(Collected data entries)

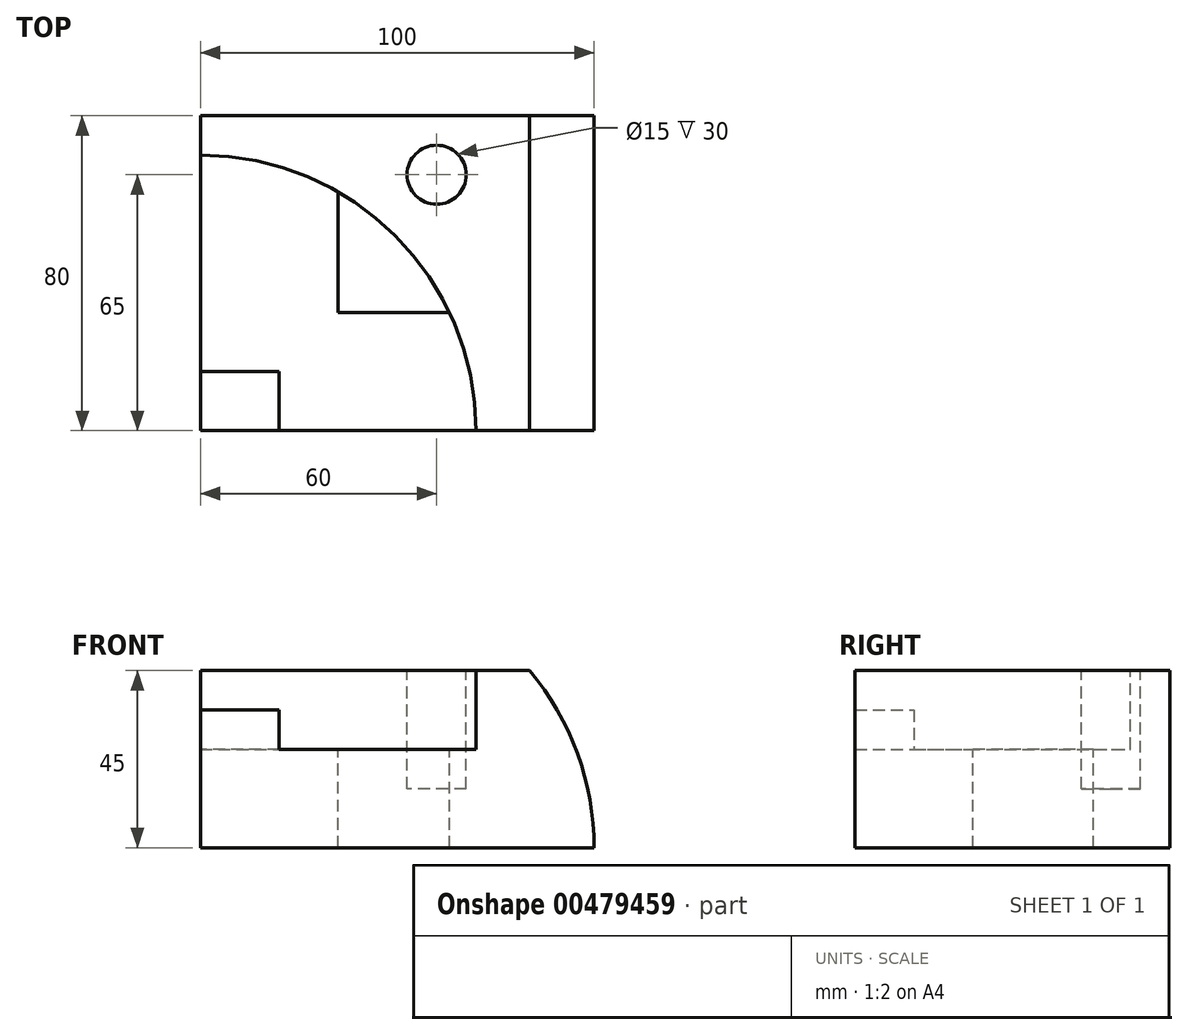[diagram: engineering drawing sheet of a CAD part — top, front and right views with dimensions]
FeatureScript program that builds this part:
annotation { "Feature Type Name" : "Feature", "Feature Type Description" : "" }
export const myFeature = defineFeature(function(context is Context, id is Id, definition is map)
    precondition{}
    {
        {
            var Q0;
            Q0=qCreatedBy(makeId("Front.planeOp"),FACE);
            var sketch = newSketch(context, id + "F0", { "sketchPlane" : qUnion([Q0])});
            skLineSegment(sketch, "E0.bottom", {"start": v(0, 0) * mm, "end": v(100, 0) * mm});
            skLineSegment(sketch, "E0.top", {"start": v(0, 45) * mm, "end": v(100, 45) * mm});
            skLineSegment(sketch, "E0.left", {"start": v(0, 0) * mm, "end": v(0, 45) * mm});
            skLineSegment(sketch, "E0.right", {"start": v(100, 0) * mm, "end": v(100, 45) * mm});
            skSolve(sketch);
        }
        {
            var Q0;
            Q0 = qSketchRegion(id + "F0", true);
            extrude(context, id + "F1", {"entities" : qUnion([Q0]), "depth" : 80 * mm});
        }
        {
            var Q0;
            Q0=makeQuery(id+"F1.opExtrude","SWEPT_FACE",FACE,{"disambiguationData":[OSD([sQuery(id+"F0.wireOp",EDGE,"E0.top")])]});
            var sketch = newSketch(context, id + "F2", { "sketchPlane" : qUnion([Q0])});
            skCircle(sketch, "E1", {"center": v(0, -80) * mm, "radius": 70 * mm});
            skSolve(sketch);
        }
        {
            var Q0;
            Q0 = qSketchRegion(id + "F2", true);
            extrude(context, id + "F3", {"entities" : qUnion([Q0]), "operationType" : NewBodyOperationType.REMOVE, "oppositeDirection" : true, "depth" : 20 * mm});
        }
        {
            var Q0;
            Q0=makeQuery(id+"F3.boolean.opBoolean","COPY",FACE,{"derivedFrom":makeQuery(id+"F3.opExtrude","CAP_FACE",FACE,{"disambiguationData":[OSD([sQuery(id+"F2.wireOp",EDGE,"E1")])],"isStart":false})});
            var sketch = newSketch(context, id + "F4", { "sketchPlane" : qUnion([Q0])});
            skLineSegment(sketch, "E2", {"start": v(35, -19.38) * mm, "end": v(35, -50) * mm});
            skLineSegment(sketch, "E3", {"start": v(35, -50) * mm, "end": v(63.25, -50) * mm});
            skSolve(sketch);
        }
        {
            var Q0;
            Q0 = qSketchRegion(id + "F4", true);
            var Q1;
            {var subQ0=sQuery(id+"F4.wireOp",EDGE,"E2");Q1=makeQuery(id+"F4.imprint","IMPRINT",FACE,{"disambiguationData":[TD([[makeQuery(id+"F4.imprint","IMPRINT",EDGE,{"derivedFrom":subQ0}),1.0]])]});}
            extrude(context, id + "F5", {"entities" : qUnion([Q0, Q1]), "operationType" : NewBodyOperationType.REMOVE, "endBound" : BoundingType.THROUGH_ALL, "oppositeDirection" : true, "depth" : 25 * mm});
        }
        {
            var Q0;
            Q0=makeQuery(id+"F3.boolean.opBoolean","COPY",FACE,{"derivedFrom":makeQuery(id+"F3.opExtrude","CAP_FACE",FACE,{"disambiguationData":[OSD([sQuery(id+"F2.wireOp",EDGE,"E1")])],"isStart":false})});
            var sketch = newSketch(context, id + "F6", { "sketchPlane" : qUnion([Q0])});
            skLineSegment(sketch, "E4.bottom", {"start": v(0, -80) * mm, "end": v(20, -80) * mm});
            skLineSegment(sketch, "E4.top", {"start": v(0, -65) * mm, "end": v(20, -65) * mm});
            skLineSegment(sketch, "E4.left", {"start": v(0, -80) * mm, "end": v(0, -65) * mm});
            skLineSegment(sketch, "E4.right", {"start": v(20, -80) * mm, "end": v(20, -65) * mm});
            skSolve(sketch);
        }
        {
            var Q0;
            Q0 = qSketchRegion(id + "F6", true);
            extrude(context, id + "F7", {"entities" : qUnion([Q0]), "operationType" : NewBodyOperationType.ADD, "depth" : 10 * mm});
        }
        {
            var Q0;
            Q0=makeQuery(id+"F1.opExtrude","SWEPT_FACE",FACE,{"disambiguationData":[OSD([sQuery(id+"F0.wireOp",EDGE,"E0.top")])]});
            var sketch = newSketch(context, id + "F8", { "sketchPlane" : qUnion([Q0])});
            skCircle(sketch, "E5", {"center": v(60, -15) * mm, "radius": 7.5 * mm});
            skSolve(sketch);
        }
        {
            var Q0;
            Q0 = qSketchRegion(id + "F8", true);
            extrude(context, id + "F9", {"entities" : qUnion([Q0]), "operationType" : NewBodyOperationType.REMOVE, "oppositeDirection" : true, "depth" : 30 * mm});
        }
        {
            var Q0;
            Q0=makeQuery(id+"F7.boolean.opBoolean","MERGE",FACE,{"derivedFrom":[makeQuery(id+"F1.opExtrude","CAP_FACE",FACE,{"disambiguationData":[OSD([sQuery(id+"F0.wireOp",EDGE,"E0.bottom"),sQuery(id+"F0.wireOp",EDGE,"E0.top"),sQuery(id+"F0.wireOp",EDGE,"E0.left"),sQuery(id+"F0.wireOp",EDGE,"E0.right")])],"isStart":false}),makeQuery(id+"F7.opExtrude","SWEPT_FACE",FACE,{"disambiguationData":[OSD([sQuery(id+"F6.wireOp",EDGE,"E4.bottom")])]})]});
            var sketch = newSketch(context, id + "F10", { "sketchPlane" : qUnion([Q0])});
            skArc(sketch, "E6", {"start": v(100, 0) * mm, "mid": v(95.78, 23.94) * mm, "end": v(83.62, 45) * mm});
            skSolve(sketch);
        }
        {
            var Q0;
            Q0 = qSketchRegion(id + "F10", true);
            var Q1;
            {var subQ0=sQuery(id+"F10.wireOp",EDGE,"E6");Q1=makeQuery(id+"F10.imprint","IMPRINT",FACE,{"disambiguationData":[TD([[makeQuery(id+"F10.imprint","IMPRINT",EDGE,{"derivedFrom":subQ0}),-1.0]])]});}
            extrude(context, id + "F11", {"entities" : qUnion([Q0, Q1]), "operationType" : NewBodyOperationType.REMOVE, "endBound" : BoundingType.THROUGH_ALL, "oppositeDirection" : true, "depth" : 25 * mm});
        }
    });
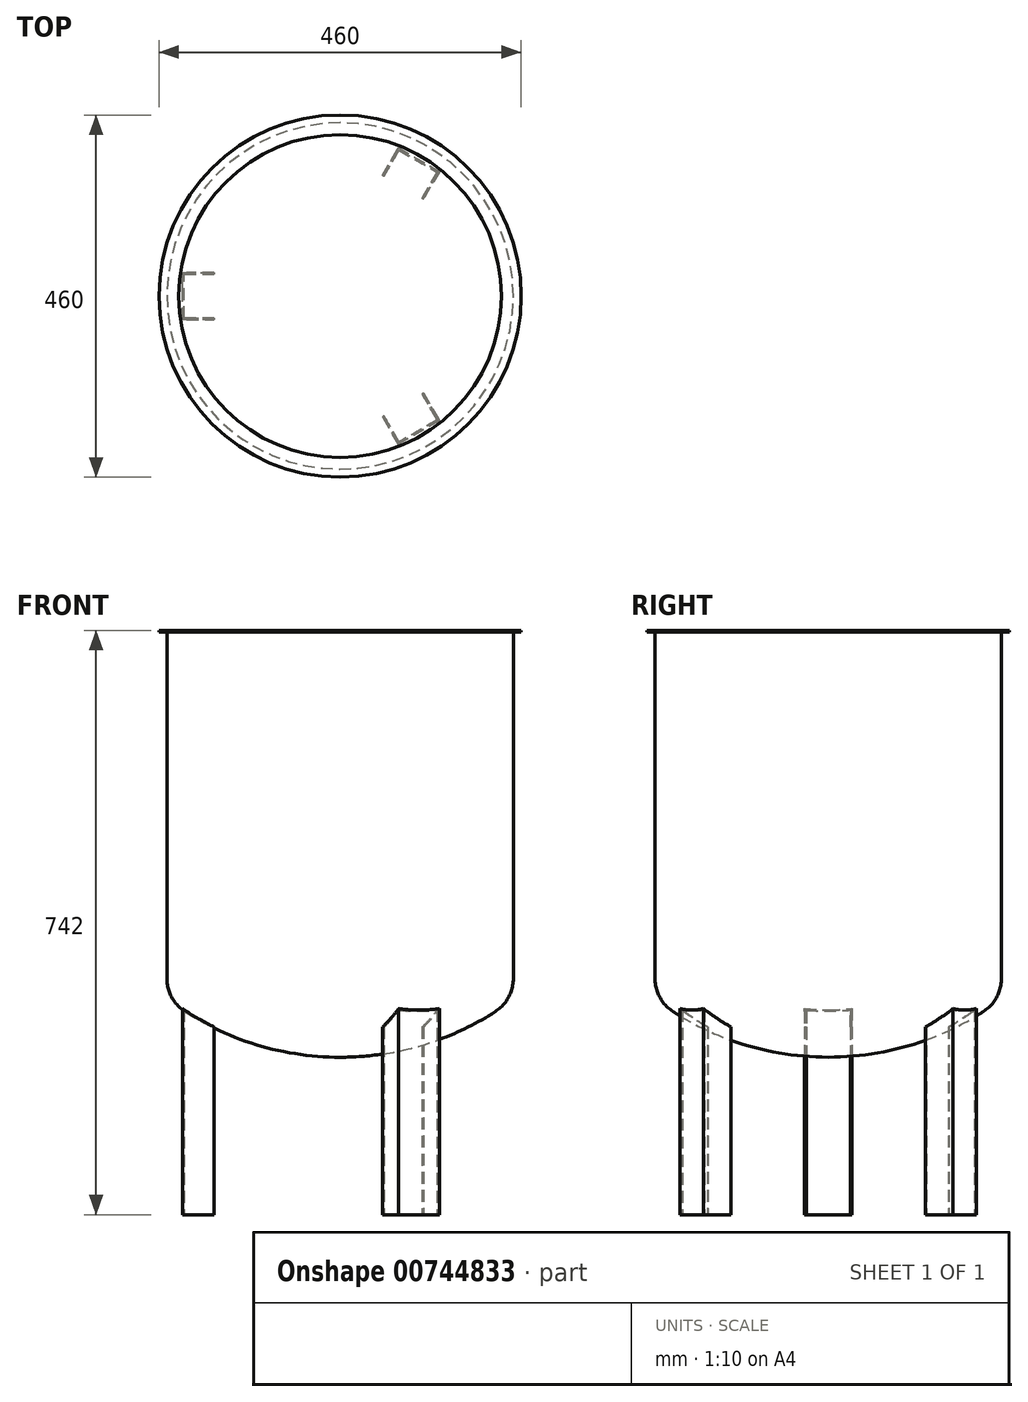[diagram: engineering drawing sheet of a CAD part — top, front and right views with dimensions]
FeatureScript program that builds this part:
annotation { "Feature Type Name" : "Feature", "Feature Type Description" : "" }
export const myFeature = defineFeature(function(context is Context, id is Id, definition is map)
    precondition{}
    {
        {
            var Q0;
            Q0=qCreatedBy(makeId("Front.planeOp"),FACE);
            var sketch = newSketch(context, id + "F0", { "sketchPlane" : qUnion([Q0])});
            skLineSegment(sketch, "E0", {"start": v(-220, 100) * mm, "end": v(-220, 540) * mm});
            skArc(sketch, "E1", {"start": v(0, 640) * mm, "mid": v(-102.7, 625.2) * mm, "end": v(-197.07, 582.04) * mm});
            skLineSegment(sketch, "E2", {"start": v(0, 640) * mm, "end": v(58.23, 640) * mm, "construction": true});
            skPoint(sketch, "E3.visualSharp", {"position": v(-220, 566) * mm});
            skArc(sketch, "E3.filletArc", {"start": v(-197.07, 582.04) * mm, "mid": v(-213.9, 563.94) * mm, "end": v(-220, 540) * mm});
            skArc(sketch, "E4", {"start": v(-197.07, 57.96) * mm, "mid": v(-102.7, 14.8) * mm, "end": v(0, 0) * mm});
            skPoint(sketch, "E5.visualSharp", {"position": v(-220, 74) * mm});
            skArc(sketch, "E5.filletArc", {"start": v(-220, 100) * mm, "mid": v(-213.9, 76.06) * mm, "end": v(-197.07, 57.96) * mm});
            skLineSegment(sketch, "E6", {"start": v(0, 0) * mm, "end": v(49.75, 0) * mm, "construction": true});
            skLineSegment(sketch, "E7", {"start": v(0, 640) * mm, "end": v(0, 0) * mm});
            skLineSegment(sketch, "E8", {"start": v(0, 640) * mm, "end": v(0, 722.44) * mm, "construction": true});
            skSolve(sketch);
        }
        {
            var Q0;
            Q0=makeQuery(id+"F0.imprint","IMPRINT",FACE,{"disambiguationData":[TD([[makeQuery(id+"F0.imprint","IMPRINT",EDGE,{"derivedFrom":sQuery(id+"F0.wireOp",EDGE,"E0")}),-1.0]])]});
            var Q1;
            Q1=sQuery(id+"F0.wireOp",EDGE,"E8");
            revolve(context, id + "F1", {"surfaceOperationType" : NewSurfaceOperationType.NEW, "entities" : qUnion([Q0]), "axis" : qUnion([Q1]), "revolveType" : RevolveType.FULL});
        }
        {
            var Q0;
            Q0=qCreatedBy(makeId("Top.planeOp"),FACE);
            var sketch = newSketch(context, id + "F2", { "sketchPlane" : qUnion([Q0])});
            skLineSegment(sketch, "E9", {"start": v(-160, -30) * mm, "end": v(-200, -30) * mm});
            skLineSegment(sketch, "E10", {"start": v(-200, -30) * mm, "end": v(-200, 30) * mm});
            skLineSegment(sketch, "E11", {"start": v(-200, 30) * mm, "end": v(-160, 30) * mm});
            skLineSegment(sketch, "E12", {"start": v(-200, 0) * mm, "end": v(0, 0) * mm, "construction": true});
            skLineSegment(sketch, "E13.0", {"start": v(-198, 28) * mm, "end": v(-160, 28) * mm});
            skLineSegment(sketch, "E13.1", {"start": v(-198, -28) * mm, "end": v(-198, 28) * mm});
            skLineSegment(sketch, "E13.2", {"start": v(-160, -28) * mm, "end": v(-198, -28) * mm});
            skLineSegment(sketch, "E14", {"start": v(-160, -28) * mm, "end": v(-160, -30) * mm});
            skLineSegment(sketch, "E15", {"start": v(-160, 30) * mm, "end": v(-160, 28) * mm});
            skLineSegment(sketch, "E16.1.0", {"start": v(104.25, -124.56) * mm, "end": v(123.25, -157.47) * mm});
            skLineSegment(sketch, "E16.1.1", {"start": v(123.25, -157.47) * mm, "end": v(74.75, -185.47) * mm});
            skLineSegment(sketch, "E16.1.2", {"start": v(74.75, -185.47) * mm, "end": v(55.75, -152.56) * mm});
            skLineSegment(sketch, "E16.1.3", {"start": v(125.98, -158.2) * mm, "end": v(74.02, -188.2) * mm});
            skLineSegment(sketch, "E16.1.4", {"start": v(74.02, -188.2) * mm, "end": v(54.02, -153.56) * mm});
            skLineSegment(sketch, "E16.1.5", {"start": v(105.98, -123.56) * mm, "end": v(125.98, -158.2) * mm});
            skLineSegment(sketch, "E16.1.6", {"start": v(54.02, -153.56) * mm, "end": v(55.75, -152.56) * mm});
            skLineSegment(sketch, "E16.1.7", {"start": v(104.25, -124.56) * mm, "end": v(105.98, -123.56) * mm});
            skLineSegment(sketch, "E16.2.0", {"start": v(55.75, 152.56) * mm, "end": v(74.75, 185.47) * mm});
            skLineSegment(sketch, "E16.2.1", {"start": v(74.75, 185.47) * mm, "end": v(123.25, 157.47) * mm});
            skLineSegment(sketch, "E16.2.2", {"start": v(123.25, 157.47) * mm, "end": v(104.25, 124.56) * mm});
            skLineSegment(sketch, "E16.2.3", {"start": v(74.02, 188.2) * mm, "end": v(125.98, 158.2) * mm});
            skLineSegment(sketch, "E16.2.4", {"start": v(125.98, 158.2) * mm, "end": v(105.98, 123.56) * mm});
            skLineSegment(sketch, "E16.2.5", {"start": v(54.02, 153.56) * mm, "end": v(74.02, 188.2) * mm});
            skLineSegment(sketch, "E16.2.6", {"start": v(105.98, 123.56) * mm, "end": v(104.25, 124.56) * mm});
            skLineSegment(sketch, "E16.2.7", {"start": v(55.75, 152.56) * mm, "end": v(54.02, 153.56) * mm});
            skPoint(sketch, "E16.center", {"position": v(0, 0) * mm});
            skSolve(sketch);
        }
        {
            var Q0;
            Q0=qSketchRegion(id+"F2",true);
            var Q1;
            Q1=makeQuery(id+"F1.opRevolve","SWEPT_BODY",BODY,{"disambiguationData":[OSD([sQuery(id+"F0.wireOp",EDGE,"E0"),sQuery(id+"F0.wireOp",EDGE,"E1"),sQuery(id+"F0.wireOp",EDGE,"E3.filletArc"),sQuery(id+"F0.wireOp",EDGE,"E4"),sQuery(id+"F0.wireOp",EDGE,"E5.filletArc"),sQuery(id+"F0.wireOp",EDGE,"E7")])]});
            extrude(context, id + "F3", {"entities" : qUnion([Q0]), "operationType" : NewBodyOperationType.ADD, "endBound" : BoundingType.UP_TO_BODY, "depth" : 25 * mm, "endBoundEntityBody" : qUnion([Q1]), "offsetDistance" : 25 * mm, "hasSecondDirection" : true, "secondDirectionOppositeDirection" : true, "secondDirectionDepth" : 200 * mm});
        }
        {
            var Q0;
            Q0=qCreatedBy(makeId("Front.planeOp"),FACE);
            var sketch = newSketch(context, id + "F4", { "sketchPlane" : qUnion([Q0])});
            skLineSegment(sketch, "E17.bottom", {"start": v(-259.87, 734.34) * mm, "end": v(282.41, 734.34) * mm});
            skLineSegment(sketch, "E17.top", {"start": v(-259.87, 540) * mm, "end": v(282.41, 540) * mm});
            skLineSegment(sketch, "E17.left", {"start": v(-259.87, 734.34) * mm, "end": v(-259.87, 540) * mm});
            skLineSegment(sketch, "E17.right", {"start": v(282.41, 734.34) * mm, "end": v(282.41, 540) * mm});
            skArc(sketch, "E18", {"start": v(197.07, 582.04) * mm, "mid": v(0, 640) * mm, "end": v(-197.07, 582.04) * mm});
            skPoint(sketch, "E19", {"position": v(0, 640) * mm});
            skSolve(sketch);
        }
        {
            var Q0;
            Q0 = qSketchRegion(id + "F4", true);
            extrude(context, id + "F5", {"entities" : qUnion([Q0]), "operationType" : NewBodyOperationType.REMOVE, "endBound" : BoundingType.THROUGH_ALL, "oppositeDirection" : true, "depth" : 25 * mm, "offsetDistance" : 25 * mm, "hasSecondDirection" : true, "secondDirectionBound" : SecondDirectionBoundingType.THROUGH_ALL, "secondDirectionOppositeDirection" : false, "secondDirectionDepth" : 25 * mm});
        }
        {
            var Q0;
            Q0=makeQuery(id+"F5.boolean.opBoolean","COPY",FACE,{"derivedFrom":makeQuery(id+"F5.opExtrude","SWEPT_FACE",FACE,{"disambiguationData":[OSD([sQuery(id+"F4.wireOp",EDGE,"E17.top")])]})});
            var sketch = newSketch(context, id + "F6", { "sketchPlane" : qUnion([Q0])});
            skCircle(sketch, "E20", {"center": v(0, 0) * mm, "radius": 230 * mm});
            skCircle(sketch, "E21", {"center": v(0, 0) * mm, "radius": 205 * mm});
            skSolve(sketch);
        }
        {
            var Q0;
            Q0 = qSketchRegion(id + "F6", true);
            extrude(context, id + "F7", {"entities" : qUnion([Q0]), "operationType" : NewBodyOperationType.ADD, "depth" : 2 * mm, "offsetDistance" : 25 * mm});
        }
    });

THE PROBLEM: Pull out each line of the listing that includes the string "left".

RESPONSE TO THIS TASK:
            skLineSegment(sketch, "E0.left", {"start": v(0, 0) * mm, "end": v(0, 45) * mm});
            skLineSegment(sketch, "E4.left", {"start": v(0, -80) * mm, "end": v(0, -65) * mm});
            Q0=makeQuery(id+"F7.boolean.opBoolean","MERGE",FACE,{"derivedFrom":[makeQuery(id+"F1.opExtrude","CAP_FACE",FACE,{"disambiguationData":[OSD([sQuery(id+"F0.wireOp",EDGE,"E0.bottom"),sQuery(id+"F0.wireOp",EDGE,"E0.top"),sQuery(id+"F0.wireOp",EDGE,"E0.left"),sQuery(id+"F0.wireOp",EDGE,"E0.right")])],"isStart":false}),makeQuery(id+"F7.opExtrude","SWEPT_FACE",FACE,{"disambiguationData":[OSD([sQuery(id+"F6.wireOp",EDGE,"E4.bottom")])]})]});
            skLineSegment(sketch, "E17.left", {"start": v(-259.87, 734.34) * mm, "end": v(-259.87, 540) * mm});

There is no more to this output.